O Carnaval é talvez a maior expressão cultural brasileira. Reverencia a alegria atávica e a irreverência de nosso povo. Materializa essa coisa um tanto macunaímica e antropofágica da civilização brasileira.
Essa geleia geral, que no caldeirão da experiência histórica do país, metabolizou e sintetizou elementos culturais dos europeus, dos índios e dos negros. Isto é o que dá o caráter original e singular de nossa construção como povo e Nação. É verdade que ainda temos impregnados em nossa sociedade preconceitos que precisam ser combatidos. Mas a calibragem disso deve ser precisa, para que um autoritarismo não seja substituído por outro. Nada de dirigismo, democracia sempre, a liberdade no comando.
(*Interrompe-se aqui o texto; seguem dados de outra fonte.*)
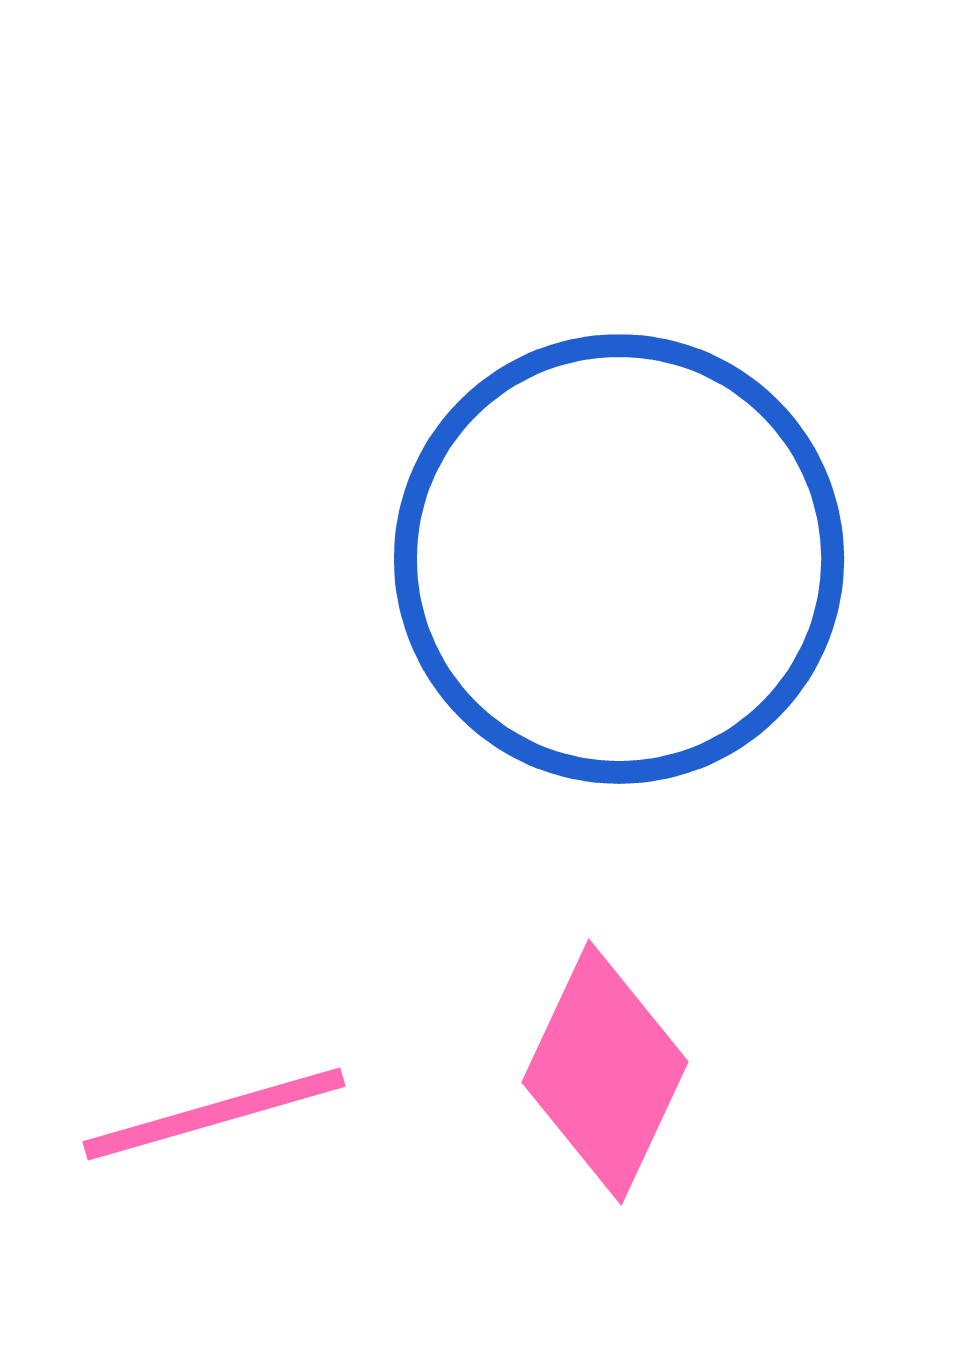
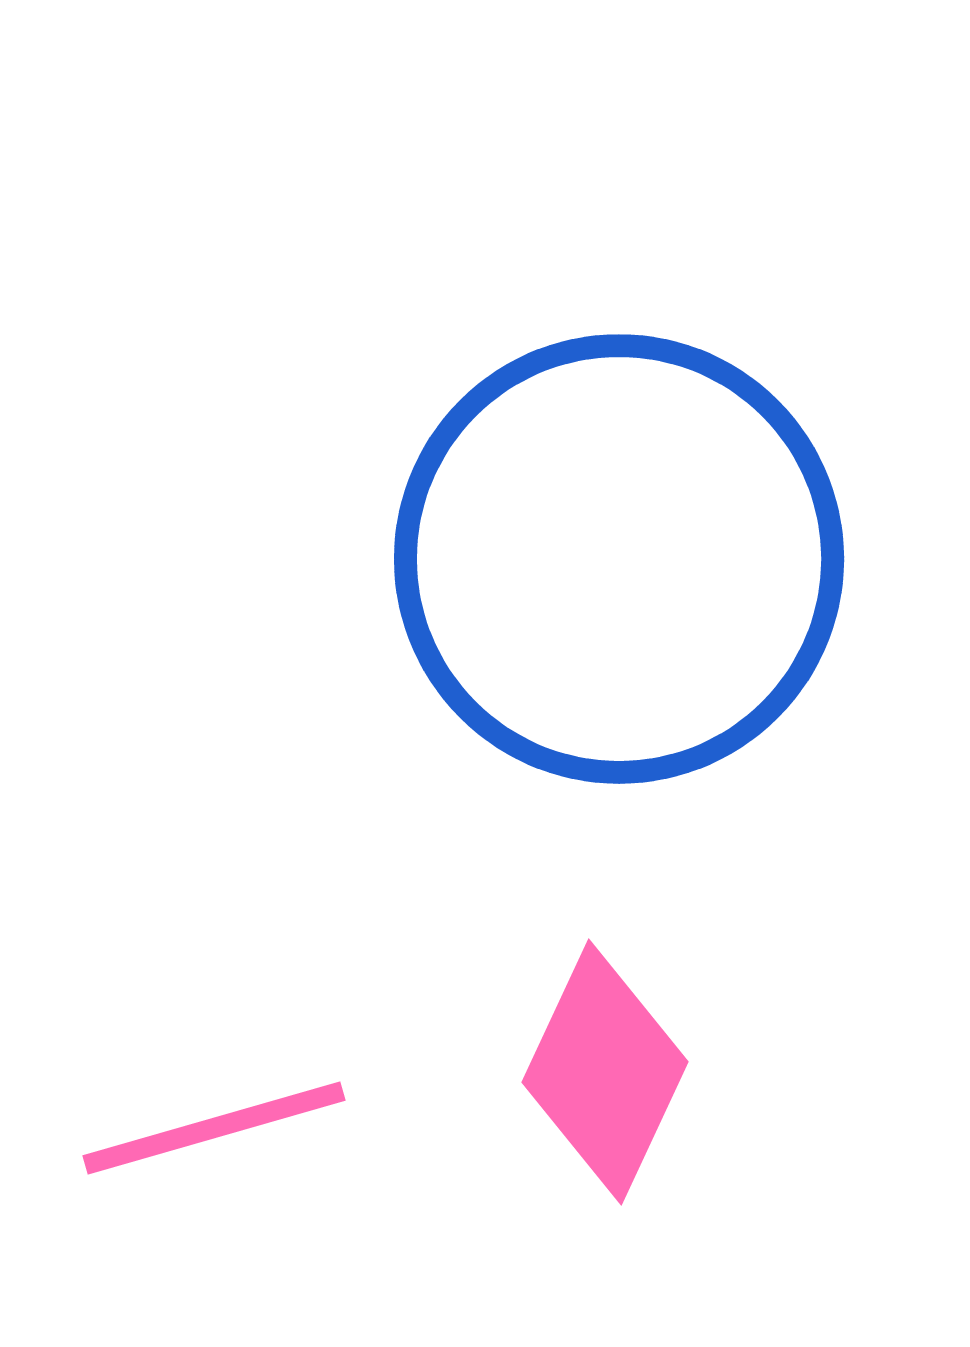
pink line: moved 14 px down
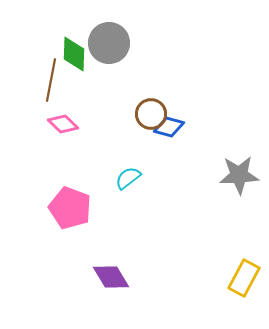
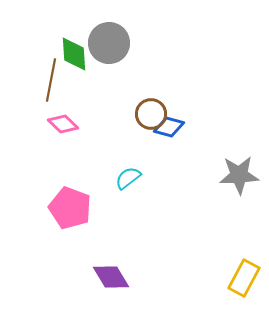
green diamond: rotated 6 degrees counterclockwise
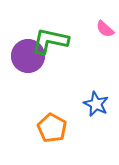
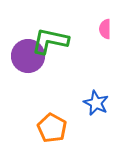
pink semicircle: rotated 48 degrees clockwise
blue star: moved 1 px up
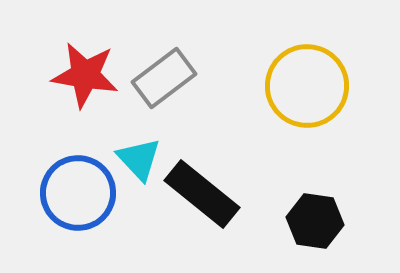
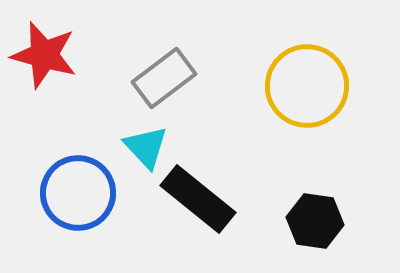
red star: moved 41 px left, 20 px up; rotated 6 degrees clockwise
cyan triangle: moved 7 px right, 12 px up
black rectangle: moved 4 px left, 5 px down
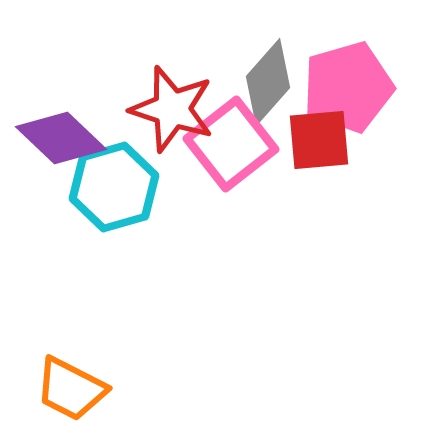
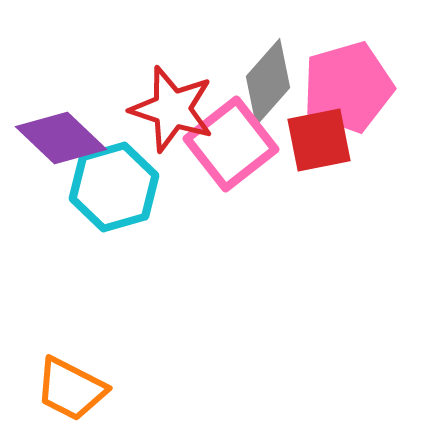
red square: rotated 6 degrees counterclockwise
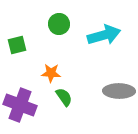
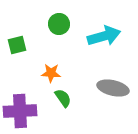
cyan arrow: moved 1 px down
gray ellipse: moved 6 px left, 3 px up; rotated 12 degrees clockwise
green semicircle: moved 1 px left, 1 px down
purple cross: moved 6 px down; rotated 24 degrees counterclockwise
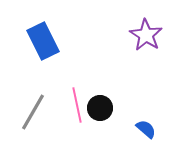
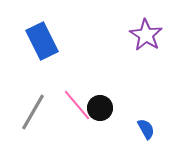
blue rectangle: moved 1 px left
pink line: rotated 28 degrees counterclockwise
blue semicircle: rotated 20 degrees clockwise
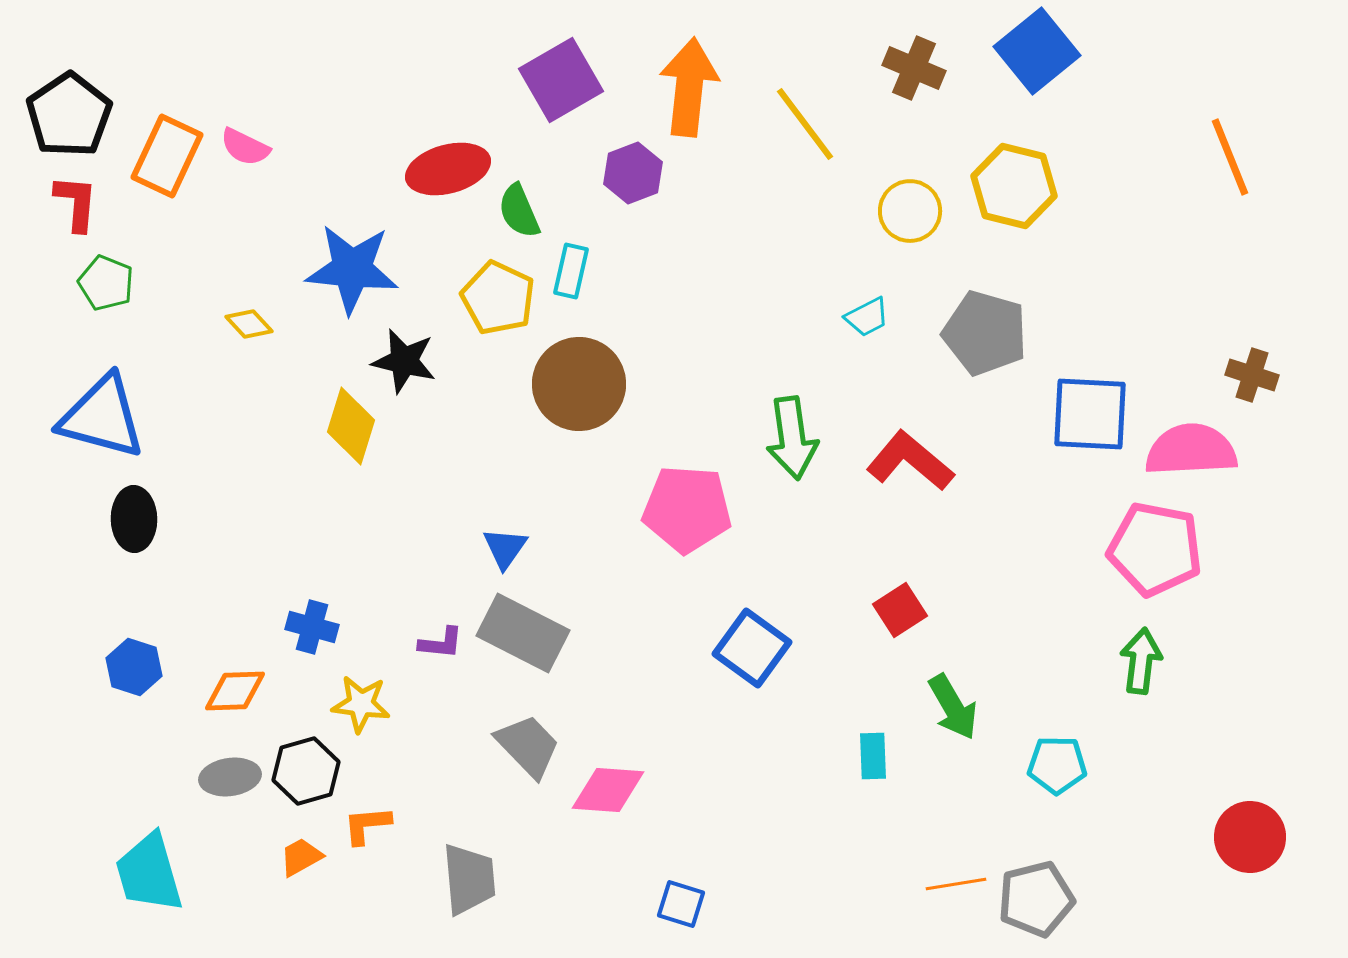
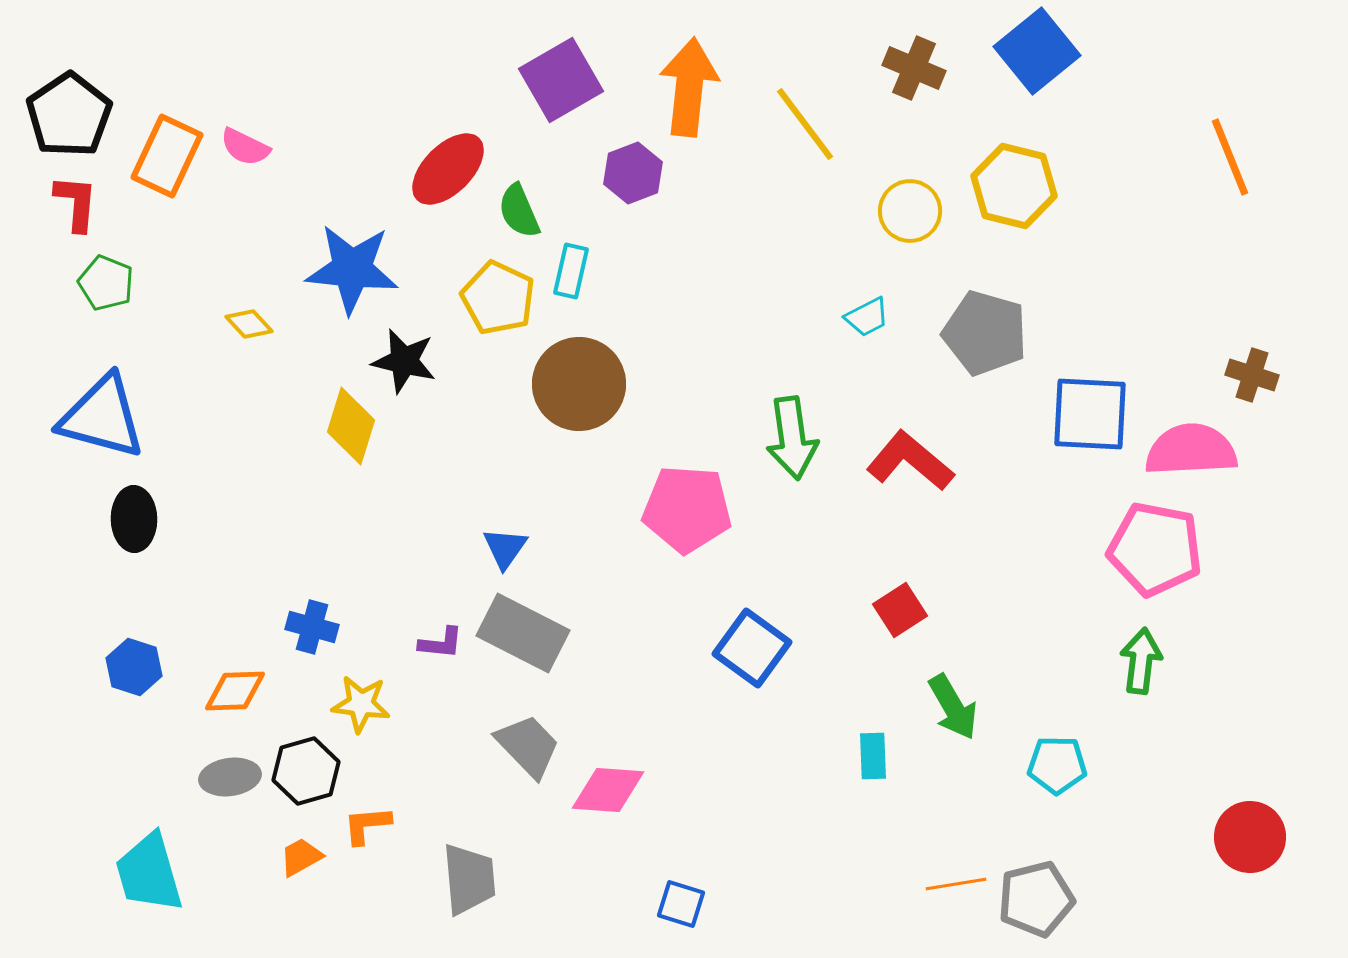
red ellipse at (448, 169): rotated 30 degrees counterclockwise
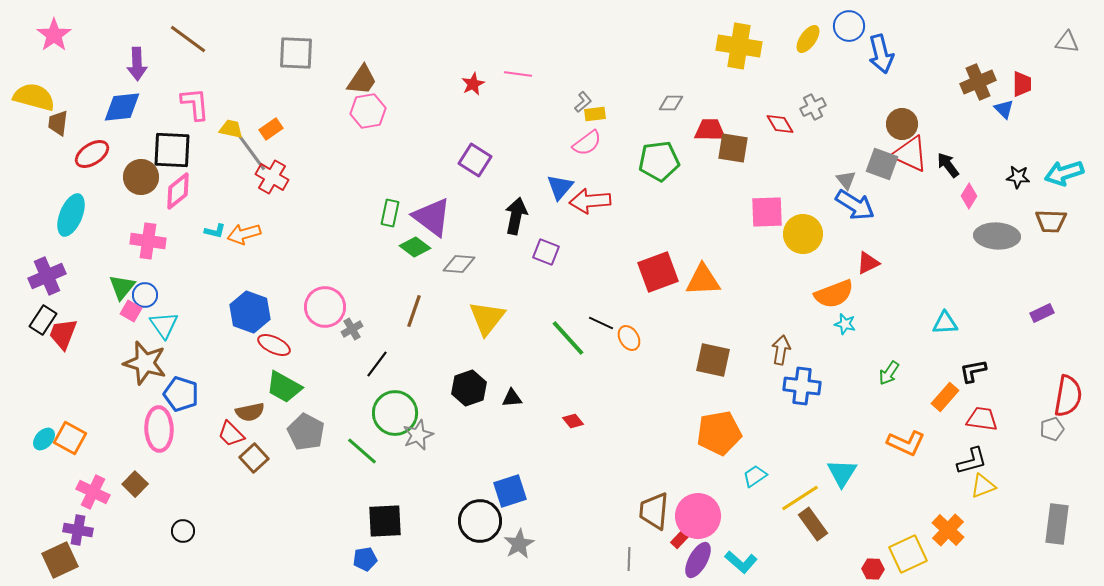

O Conselho Municipal de Promoção da Igualdade Racial de Belo Horizonte publicou uma cartilha de orientação sobre o carnaval na linha do “politicamente correto”. Sugere que não sejam usadas fantasias de índios, de mulheres por homens, de ciganos, de enfermeiras sexys, que poderiam expressar preconceitos. E que as marchinhas de carnaval tomem cuidado para não exceder as fronteiras do “politicamente correto”. É evidente que o Conselho não emitiu, e nem teria poderes para isso, uma norma legal. Propôs uma reflexão.
Mas creio que o combate aos preconceitos não passa por sufocar a imaginação, a criatividade, a irreverência de nossos foliões. Há muito tempo, nas ruas e avenidas, o carnaval exerce uma bem humorada crítica social a fatos e contradições que vivemos em nosso cotidiano.
Vamos “criminalizar” Haroldo Lobo, João Roberto Kelly, Braguinha ou Lamartine Babo? Vamos condenar manifestações como a Banda Mole de BH ou as Domésticas de Luxo da minha Juiz de Fora, que há décadas são sinônimos de alegria e confraternização?
A luta cultural e democrática é muito mais complexa. E uma sociedade nova, longe de preconceitos e intolerâncias, não nascerá certamente do mau humor ou de qualquer matriz única e dogmática de valores.